We all acknowledge that Cooks is a much more reliable weapon in the passing game and someone who, as Frelund notes, can certainly provide help for CeeDee Lamb. Not mentioned here is how fellow wideout Michael Gallup can also benefit from Cooks’ presence after being further removed from the torn ACL that he suffered in January of 2022.
Moving on, with all due respect to Ronald Jones, it is pretty amazing that he is included in the analysis here. Most Cowboys fans are factoring rookie running back Deuce Vaughn, who isn’t mentioned in the write-up, into consideration of who is going to “replace” the win-share value lost by Ezekiel Elliott.

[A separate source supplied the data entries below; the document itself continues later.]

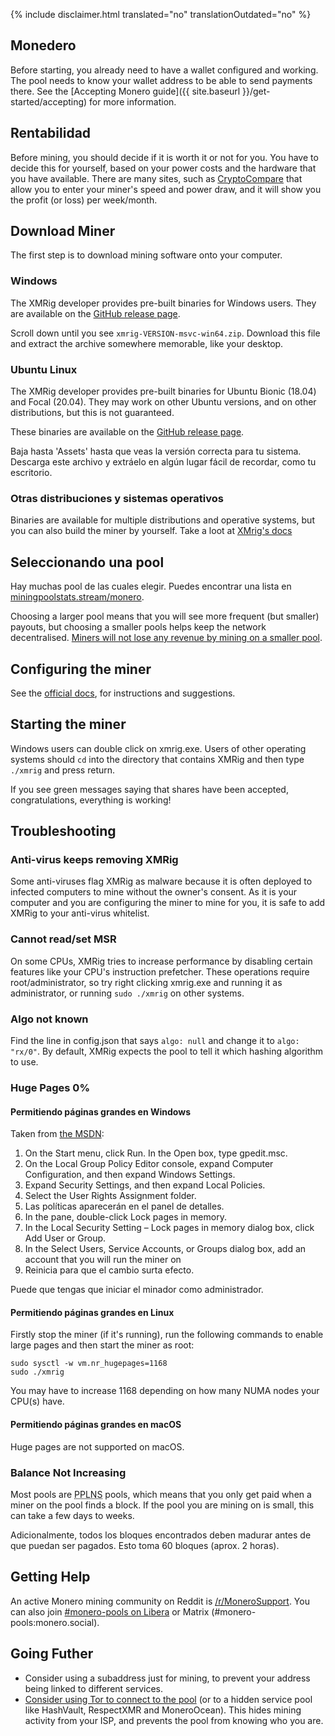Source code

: {% include disclaimer.html translated="no" translationOutdated="no" %}

## Monedero

Before starting, you already need to have a wallet configured and
working. The pool needs to know your wallet address to be able to send
payments there. See the [Accepting Monero guide]({{ site.baseurl
}}/get-started/accepting) for more information.

## Rentabilidad

Before mining, you should decide if it is worth it or not for you. You have
to decide this for yourself, based on your power costs and the hardware that
you have available. There are many sites, such as
[CryptoCompare](https://www.cryptocompare.com/mining/calculator/xmr)  that
allow you to enter your miner's speed and power draw, and it will show you
the profit (or loss) per week/month.

## Download Miner

The first step is to download mining software onto your computer.

### Windows

The XMRig developer provides pre-built binaries for Windows users. They are
available on the [GitHub release
page](https://github.com/xmrig/xmrig/releases/latest).

Scroll down until you see `xmrig-VERSION-msvc-win64.zip`. Download this file
and extract the archive somewhere memorable, like your desktop.

### Ubuntu Linux

The XMRig developer provides pre-built binaries for Ubuntu Bionic (18.04)
and Focal (20.04). They may work on other Ubuntu versions, and on other
distributions, but this is not guaranteed.

These binaries are available on the [GitHub release
page](https://github.com/xmrig/xmrig/releases/latest).

Baja hasta 'Assets' hasta que veas la versión correcta para tu
sistema. Descarga este archivo y extráelo en algún lugar fácil de recordar,
como tu escritorio.

### Otras distribuciones y sistemas operativos

Binaries are available for multiple distributions and operative systems, but
you can also build the miner by yourself. Take a loot at [XMrig's
docs](https://xmrig.com/docs/miner)

## Seleccionando una pool

Hay muchas pool de las cuales elegir. Puedes encontrar una lista en
[miningpoolstats.stream/monero](https://miningpoolstats.stream/monero).

Choosing a larger pool means that you will see more frequent (but smaller)
payouts, but choosing a smaller pools helps keep the network
decentralised. [Miners will not lose any revenue by mining on a smaller
pool](https://redd.it/g6uh2l).

## Configuring the miner

See the [official docs](https://xmrig.com/docs/miner/config), for
instructions and suggestions.

## Starting the miner

Windows users can double click on xmrig.exe. Users of other operating
systems should `cd` into the directory that contains XMRig and then type
`./xmrig` and press return.

If you see green messages saying that shares have been accepted,
congratulations, everything is working!

## Troubleshooting

### Anti-virus keeps removing XMRig

Some anti-viruses flag XMRig as malware because it is often deployed to
infected computers to mine without the owner's consent. As it is your
computer and you are configuring the miner to mine for you, it is safe to
add XMRig to your anti-virus whitelist.

### Cannot read/set MSR

On some CPUs, XMRig tries to increase performance by disabling certain
features like your CPU's instruction prefetcher. These operations require
root/administrator, so try right clicking xmrig.exe and running it as
administrator, or running `sudo ./xmrig` on other systems.

### Algo not known

Find the line in config.json that says `algo: null` and change it to `algo:
"rx/0"`. By default, XMRig expects the pool to tell it which hashing
algorithm to use.

### Huge Pages 0%

#### Permitiendo páginas grandes en Windows

Taken from [the
MSDN](https://docs.microsoft.com/en-us/sql/database-engine/configure-windows/enable-the-lock-pages-in-memory-option-windows?view=sql-server-ver15):

1. On the Start menu, click Run. In the Open box, type gpedit.msc.
2. On the Local Group Policy Editor console, expand Computer Configuration,
   and then expand Windows Settings.
3. Expand Security Settings, and then expand Local Policies.
4. Select the User Rights Assignment folder.
5. Las políticas aparecerán en el panel de detalles.
6. In the pane, double-click Lock pages in memory.
7. In the Local Security Setting – Lock pages in memory dialog box, click
   Add User or Group.
8. In the Select Users, Service Accounts, or Groups dialog box, add an
   account that you will run the miner on
9. Reinicia para que el cambio surta efecto.

Puede que tengas que iniciar el minador como administrador.

#### Permitiendo páginas grandes en Linux

Firstly stop the miner (if it's running), run the following commands to
enable large pages and then start the miner as root:

	sudo sysctl -w vm.nr_hugepages=1168
	sudo ./xmrig

You may have to increase 1168 depending on how many NUMA nodes your CPU(s)
have.

#### Permitiendo páginas grandes en macOS

Huge pages are not supported on macOS.

### Balance Not Increasing

Most pools are <abbr title="Pay Per Last N Shares">PPLNS</abbr> pools,
which means that you only get paid when a miner on the pool finds a
block. If the pool you are mining on is small, this can take a few
days to weeks.

Adicionalmente, todos los bloques encontrados deben madurar antes de que
puedan ser pagados. Esto toma 60 bloques (aprox. 2 horas).

## Getting Help

An active Monero mining community on Reddit is
[/r/MoneroSupport](https://www.reddit.com/r/MoneroSupport/). You can also
join [#monero-pools on
Libera](https://web.libera.chat/?channel=#monero-pools) or Matrix
(#monero-pools:monero.social).

## Going Futher

* Consider using a subaddress just for mining, to prevent your address being
  linked to different services.
* [Consider using Tor to connect to the
  pool](https://xmrig.com/docs/miner/tor) (or to a hidden service pool like
  HashVault, RespectXMR and MoneroOcean). This hides mining activity from
  your ISP, and prevents the pool from knowing who you are.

Again with all due respect and doing our best to not exaggerate or be hyperbolic, it feels like the combination of Pollard and Vaughn will be a much more explosive and/or win-share-friendly one for the Cowboys than Pollard and Elliott were a year ago. If you want to throw in Jones as an extracurricular option of sorts, perhaps as a short-yardage play, then by all means. For what it is worth, of his 20 career touchdowns, 10 have come between 4-9 yards.
Finally we have arrived at rookie Luke Schoonmaker. The general consensus has warmed a bit to the pick since the Cowboys first made it, and it seems most now somewhat believe that he can adequately fill the void that Dalton Schultz leaves behind.
It is a bit dramatic to say that Schoonmaker will immediately replace Schultz’s production, but his athleticism is certainly going to be an asset in the passing game and his skills as a run-blocker have been well-noted. Frelund notes that some thought Schoonmaker would be a first-round prospect if not for injury history which feels a bit generous, but it is definitely worth saying aloud that a lack of talent was not his issue.
All told if the Cowboys are contributing eight wins (rounding here) as an offense, and allowing their defense, one of the best in the NFL, to contribute in their own way, then we should be talking about one of the more well-rounded teams across the entire league.